* TEXT
= = = =

CDC’s Public Health Emergency Preparedness (PHEP) Program is comprised of several subprograms, among which are the PHEP cooperative agreement program and CDC Preparedness and Response Capability. PHEP cooperative agreements assist public health departments respond to numerous public health threats, such as infectious diseases; natural disasters; and biological, chemical, and radiological events. Through both real funding decreases and inflation, funding for the PHEP Program has been reduced 48% since FY2003.

a. What level of funding is advisable for PHEP? Are there specific program components that should be prioritized for increases?

BCHC supports $1 billion for the PHEP program, the level at which the program was originally authorized. The continuous barrage of wide-scale public health emergencies, the COVID-19 pandemic being just one, demonstrate the need to invest in PHEP to rebuild and bolster our country’s public health preparedness and response capabilities. Our systems are stretched to the brink and will need increased and stable base funding for years to rebuild and improve. Further, it is imperative these dollars reach the local level in those communities that are not directly funded. Congress should require CDC to provide a state-by-state report annually showing how much federal emergency preparedness funding, including COVID-19 response funding, is reaching the local level via state health departments.

= = = =

* WORK REQUIRED
Reproduce the part of the PHEP funding text that starts at the words "CDC’s Public Health" and ends after the words "prioritized for increases?".

[Items listed in a dataset]

= = = =

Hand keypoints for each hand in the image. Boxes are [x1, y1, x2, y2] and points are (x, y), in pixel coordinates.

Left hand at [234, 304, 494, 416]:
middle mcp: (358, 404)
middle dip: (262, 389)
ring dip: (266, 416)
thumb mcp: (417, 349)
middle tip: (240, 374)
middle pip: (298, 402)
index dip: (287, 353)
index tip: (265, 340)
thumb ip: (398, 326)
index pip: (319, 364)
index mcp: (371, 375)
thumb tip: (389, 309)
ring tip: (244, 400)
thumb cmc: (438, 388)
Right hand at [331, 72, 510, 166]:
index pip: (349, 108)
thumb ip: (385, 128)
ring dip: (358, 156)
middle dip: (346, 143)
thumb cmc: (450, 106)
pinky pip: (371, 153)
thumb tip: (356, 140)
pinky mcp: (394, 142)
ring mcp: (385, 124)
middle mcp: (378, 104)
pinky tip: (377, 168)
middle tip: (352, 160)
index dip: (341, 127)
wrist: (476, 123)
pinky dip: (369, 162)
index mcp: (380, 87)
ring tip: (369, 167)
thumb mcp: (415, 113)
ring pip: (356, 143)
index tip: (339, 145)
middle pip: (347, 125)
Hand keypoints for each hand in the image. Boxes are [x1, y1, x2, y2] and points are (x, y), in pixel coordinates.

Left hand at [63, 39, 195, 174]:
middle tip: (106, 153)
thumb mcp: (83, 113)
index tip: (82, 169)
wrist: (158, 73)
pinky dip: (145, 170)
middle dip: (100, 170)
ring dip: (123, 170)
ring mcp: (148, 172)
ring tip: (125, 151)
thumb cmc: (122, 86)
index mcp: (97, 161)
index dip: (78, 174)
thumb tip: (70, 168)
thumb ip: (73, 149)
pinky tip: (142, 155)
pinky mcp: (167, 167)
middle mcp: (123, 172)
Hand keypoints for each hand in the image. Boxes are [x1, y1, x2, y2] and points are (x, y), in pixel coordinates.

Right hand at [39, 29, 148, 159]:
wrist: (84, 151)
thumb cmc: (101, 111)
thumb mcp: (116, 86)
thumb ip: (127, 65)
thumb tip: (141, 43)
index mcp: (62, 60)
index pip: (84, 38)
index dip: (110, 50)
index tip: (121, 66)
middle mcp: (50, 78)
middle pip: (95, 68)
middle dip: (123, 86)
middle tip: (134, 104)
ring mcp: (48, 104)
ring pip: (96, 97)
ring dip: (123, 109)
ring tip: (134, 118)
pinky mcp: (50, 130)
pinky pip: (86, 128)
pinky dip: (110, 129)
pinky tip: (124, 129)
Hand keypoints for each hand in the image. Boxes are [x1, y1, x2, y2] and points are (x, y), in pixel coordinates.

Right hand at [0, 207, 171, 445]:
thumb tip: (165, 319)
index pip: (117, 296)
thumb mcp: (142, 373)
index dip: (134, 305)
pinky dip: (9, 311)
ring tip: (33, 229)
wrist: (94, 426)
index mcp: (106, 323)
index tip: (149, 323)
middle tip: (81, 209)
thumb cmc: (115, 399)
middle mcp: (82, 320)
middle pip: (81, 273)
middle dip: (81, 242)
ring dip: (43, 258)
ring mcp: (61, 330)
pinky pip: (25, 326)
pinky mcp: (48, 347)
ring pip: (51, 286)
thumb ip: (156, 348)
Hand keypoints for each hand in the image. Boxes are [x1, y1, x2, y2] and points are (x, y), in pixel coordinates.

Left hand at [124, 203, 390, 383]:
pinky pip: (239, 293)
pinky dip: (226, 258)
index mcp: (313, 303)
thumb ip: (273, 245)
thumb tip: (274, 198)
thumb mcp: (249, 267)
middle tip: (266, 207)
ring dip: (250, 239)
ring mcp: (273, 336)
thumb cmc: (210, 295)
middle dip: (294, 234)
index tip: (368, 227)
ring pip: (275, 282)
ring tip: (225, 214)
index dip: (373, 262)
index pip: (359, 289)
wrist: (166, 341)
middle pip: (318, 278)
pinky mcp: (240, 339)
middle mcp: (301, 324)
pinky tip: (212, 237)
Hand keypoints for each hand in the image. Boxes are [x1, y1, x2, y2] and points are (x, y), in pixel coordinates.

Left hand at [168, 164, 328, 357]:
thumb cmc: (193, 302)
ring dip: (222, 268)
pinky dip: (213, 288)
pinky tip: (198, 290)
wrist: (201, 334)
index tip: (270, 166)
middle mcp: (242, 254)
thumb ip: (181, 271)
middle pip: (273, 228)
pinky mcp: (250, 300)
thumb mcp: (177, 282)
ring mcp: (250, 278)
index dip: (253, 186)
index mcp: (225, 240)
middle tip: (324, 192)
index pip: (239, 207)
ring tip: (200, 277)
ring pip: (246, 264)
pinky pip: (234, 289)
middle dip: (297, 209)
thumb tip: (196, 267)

= = = =

* ANSWER AREA
CDC’s Public Health Emergency Preparedness (PHEP) Program is comprised of several subprograms, among which are the PHEP cooperative agreement program and CDC Preparedness and Response Capability. PHEP cooperative agreements assist public health departments respond to numerous public health threats, such as infectious diseases; natural disasters; and biological, chemical, and radiological events. Through both real funding decreases and inflation, funding for the PHEP Program has been reduced 48% since FY2003.

a. What level of funding is advisable for PHEP? Are there specific program components that should be prioritized for increases?